[Material for this exercise Boundary: Start]
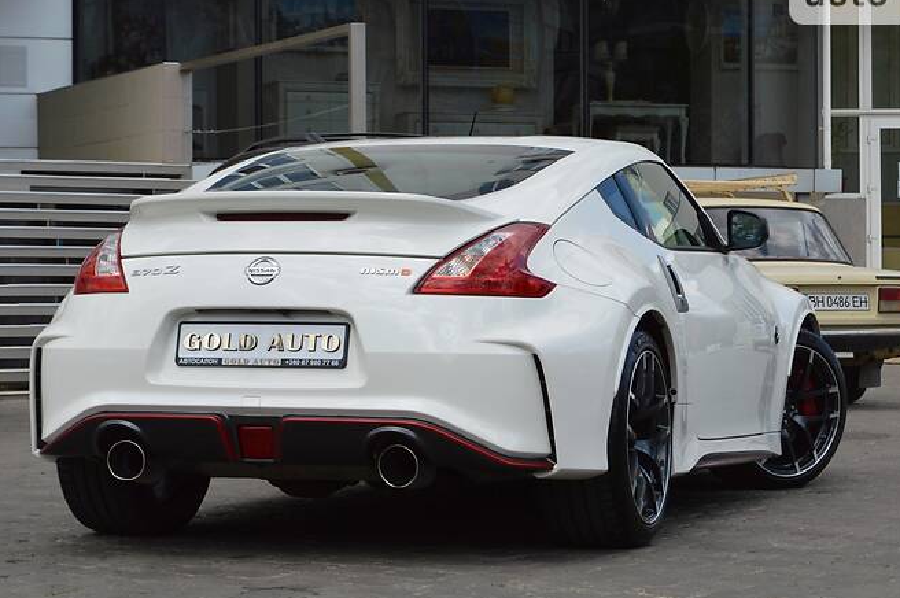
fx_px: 2513
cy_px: 314
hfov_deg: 20.3
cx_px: 458
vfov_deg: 13.6
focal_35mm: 101
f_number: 8
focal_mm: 55
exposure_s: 1/250
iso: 100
[Material for this exercise Boundary: End]
Problem to solve: When you copy the listing above, reproduce every line exactly and skip the images.

Written solution:
fx_px: 2513
cy_px: 314
hfov_deg: 20.3
cx_px: 458
vfov_deg: 13.6
focal_35mm: 101
f_number: 8
focal_mm: 55
exposure_s: 1/250
iso: 100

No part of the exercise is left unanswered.